WORK ITEM –
In the listing below, find each line that holds "normal" and list it.

---- DATA

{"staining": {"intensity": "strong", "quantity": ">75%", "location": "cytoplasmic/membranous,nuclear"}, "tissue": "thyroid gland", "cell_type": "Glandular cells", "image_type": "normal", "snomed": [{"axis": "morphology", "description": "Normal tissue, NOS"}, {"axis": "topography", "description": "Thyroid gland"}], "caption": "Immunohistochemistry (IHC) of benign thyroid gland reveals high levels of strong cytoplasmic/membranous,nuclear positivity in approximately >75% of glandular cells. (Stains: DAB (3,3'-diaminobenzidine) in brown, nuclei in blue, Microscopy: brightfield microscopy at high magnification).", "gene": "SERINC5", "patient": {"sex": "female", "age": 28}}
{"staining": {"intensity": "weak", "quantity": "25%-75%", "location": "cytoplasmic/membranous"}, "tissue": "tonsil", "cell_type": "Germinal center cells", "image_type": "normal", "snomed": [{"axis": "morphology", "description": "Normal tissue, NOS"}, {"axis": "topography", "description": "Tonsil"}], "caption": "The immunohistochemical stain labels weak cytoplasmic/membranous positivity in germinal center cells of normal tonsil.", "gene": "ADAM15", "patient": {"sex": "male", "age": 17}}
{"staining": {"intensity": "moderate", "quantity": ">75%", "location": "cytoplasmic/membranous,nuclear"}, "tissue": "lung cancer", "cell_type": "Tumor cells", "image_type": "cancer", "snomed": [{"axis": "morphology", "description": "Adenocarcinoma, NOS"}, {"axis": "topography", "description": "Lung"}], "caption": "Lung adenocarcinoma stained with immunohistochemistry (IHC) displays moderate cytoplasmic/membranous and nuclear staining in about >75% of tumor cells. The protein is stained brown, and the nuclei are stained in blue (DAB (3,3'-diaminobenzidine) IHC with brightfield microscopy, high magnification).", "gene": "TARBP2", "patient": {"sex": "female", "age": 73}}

--------

EXERCISE RESPONSE –
{"staining": {"intensity": "strong", "quantity": ">75%", "location": "cytoplasmic/membranous,nuclear"}, "tissue": "thyroid gland", "cell_type": "Glandular cells", "image_type": "normal", "snomed": [{"axis": "morphology", "description": "Normal tissue, NOS"}, {"axis": "topography", "description": "Thyroid gland"}], "caption": "Immunohistochemistry (IHC) of benign thyroid gland reveals high levels of strong cytoplasmic/membranous,nuclear positivity in approximately >75% of glandular cells. (Stains: DAB (3,3'-diaminobenzidine) in brown, nuclei in blue, Microscopy: brightfield microscopy at high magnification).", "gene": "SERINC5", "patient": {"sex": "female", "age": 28}}
{"staining": {"intensity": "weak", "quantity": "25%-75%", "location": "cytoplasmic/membranous"}, "tissue": "tonsil", "cell_type": "Germinal center cells", "image_type": "normal", "snomed": [{"axis": "morphology", "description": "Normal tissue, NOS"}, {"axis": "topography", "description": "Tonsil"}], "caption": "The immunohistochemical stain labels weak cytoplasmic/membranous positivity in germinal center cells of normal tonsil.", "gene": "ADAM15", "patient": {"sex": "male", "age": 17}}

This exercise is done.